[MRG+1] Ngram Performance #7567

jtdoepke · 2016-10-04T01:43:44Z

Reference Issue

What does this implement/fix? Explain your changes.

A couple of small changes to make ngram generation a little bit faster.

Bind the tokens.append() and " ".join() methods outside of the for-loops.
For unigrams, skip slicing entirely and just use tokens = list(original_tokens).

Any other comments?

Benchmarks

* Improve ngram performance by binding methods outside the loop.

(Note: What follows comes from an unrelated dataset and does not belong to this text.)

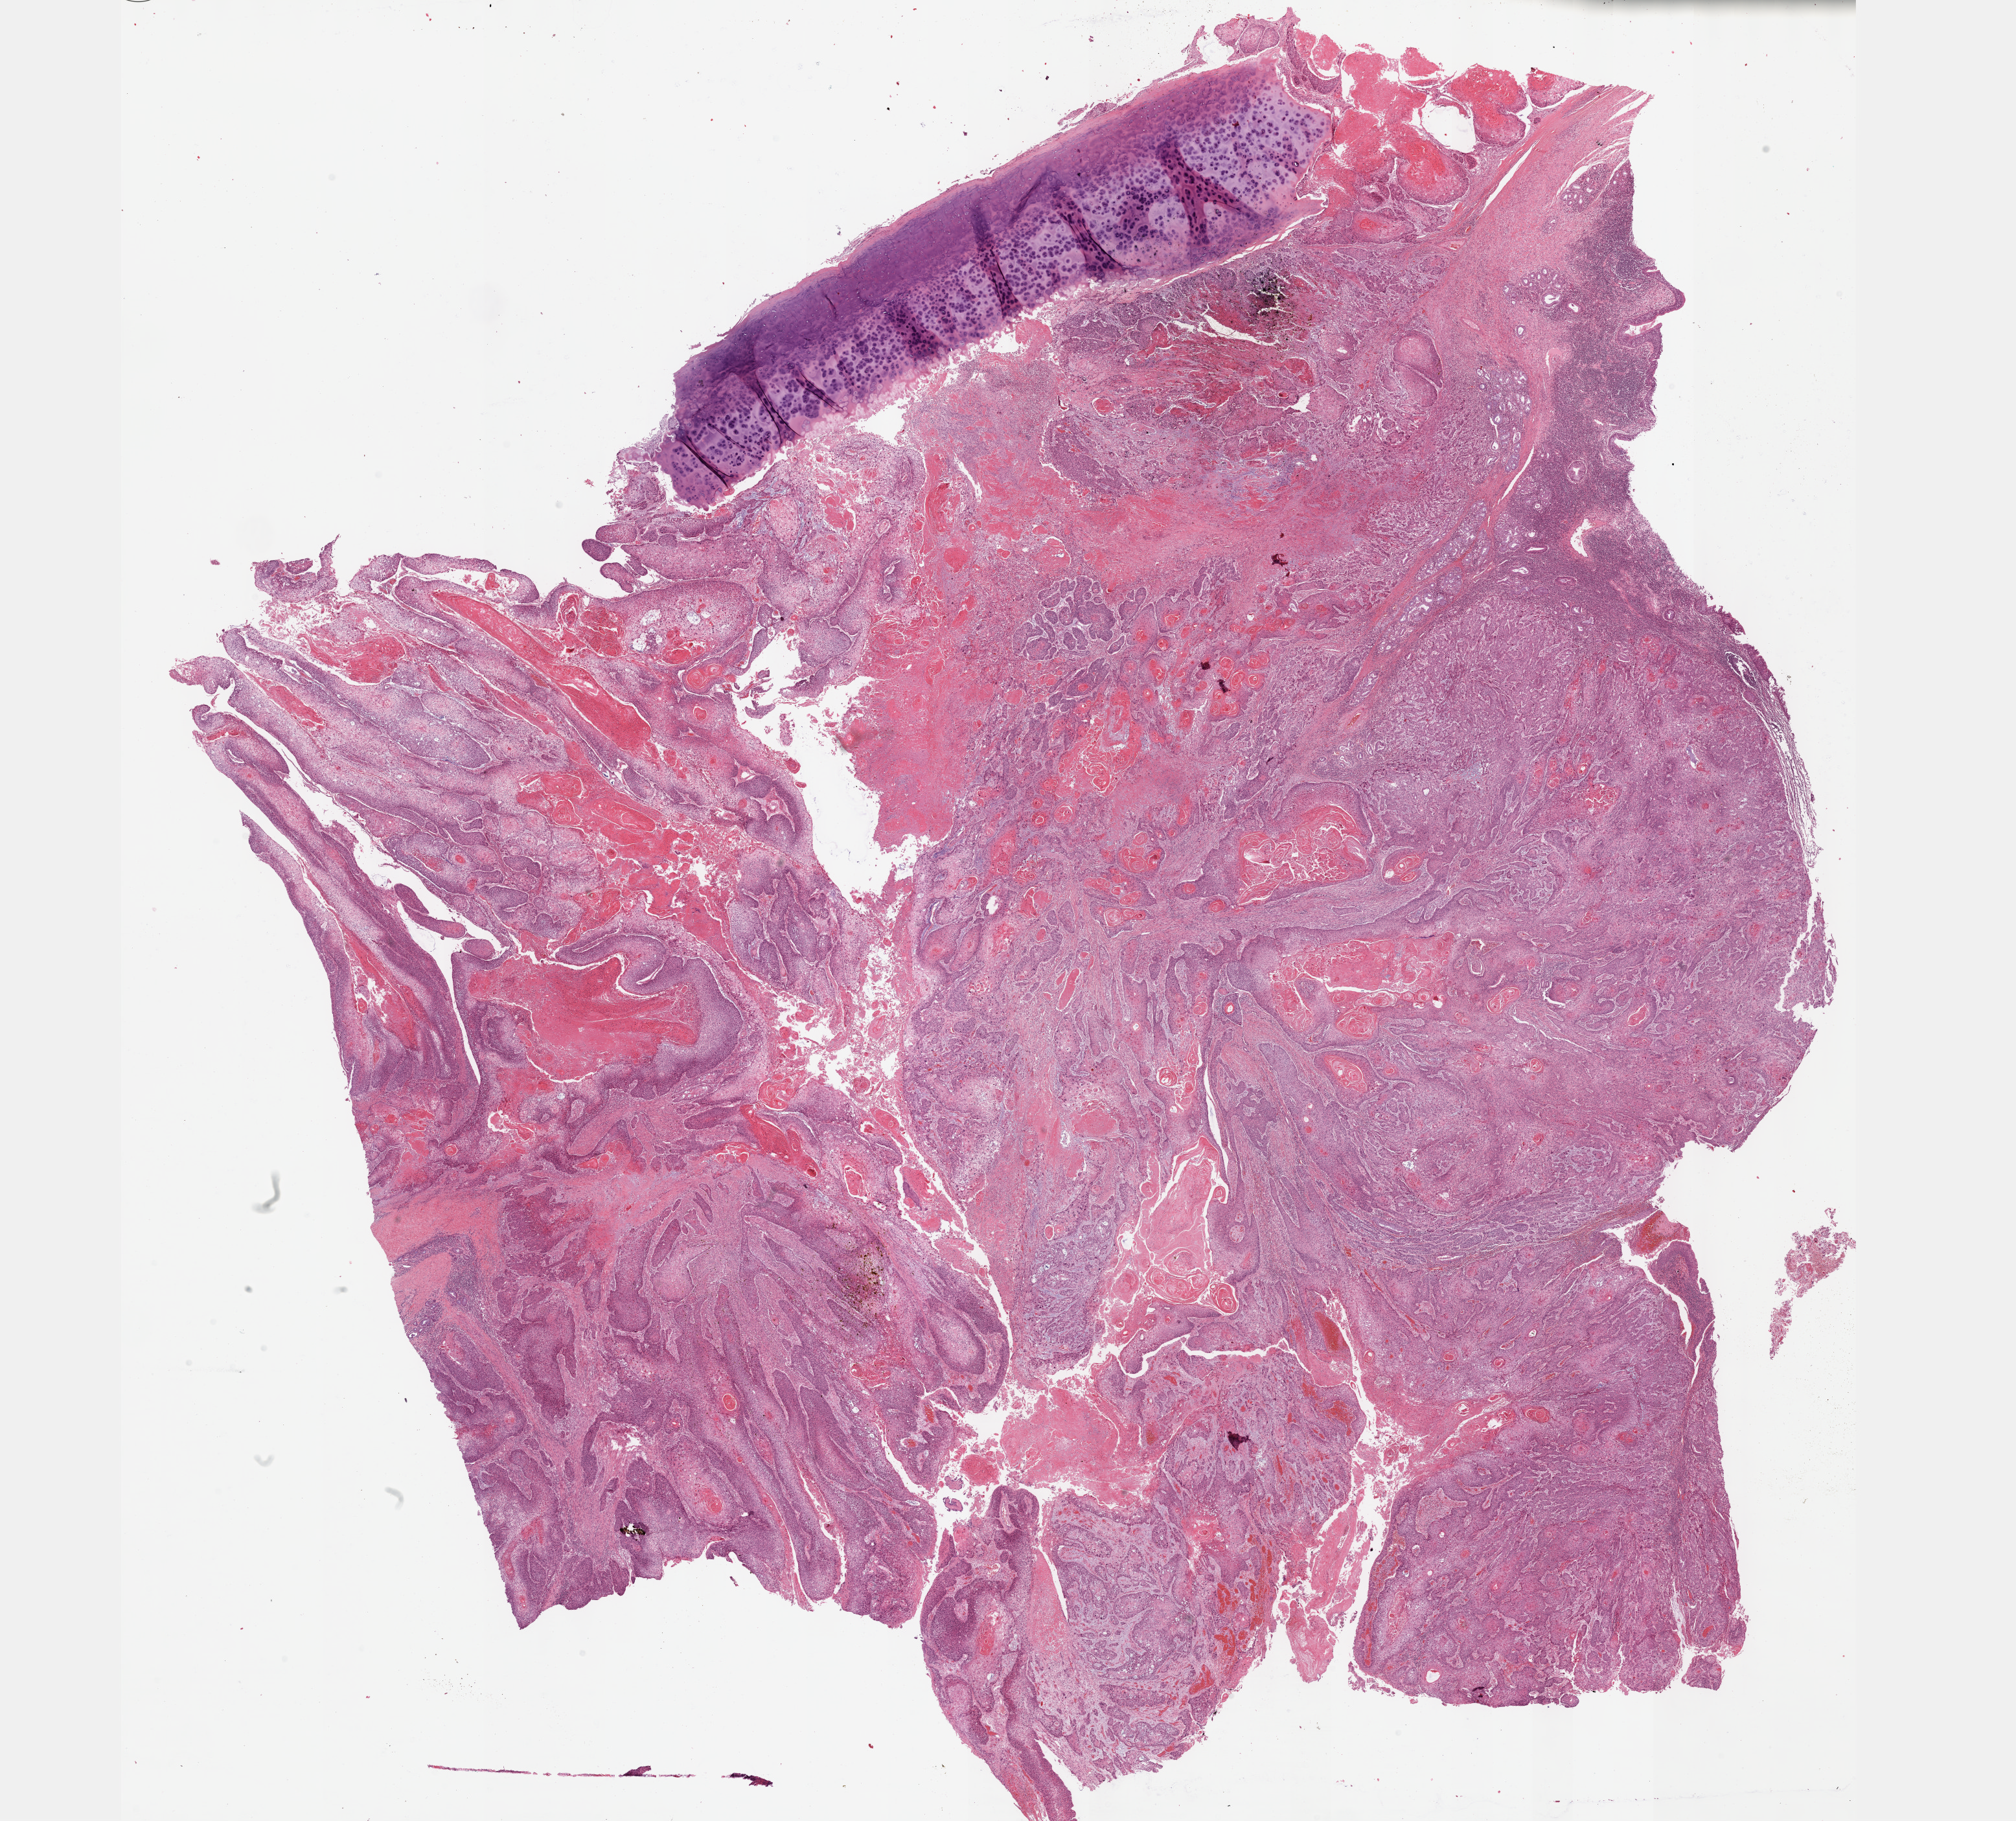
H&E-stained whole-slide image, low-resolution overview of the scanned area, about 25.1 x 22.7 mm, FFPE section, primary tumour sample from the head and neck. Male patient; age at initial diagnosis 59 years.
Pathologic diagnosis: Squamous cell carcinoma, NOS (larynx, NOS).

* Create unigrams without slicing.

rth

This is great! Particularly since the case of ngram=[1, ..] is frequently used; it would be definitely useful!

rth · 2016-10-04T09:55:41Z

sklearn/feature_extraction/text.py

-            tokens = []
+            if min_n == 1:
+                tokens = list(original_tokens)
+                min_n += 1


Maybe just add a comment here to say that this does the same thing as the fist iteration of the loop below (which is then skipped) as that's not entirely clear from reading it.

rth · 2016-10-04T09:58:11Z

sklearn/feature_extraction/text.py

        min_n, max_n = self.ngram_range
+        if min_n == 1:
+            ngrams = list(text_document)
+            min_n += 1


Same comment as above

* Added code comment to explain using list() for unigrams.

jnothman · 2016-10-04T12:36:09Z

I'm happy with the unigram fast path. I don't think binding methods reduces enough overhead to care. Please benchmark each change (of 1 and 2) separately.

rth · 2016-10-04T12:43:25Z

@jnothman I think they are benchmarked separately in the link above, and method binding improves performance by more than 10-20%, surprisingly...

jtdoepke · 2016-10-04T14:10:37Z

The benchmarks are in the order I committed the changes, so: first test has no changes, the second has only the method binding, then the third has method binding and the unigram fast path.

I'll rerun the unigram fast path benchmark separately later tonight, but the method binding on it's own was 13-20% faster.

NelleV · 2016-10-04T16:33:36Z

I am surprised that the method binding does anything at all. Can you put the actual times and how you've ran the benchmarks?

rth · 2016-10-04T16:41:49Z

@NelleV The link to benchmarks is in the "Any other comments?" section in the original post above.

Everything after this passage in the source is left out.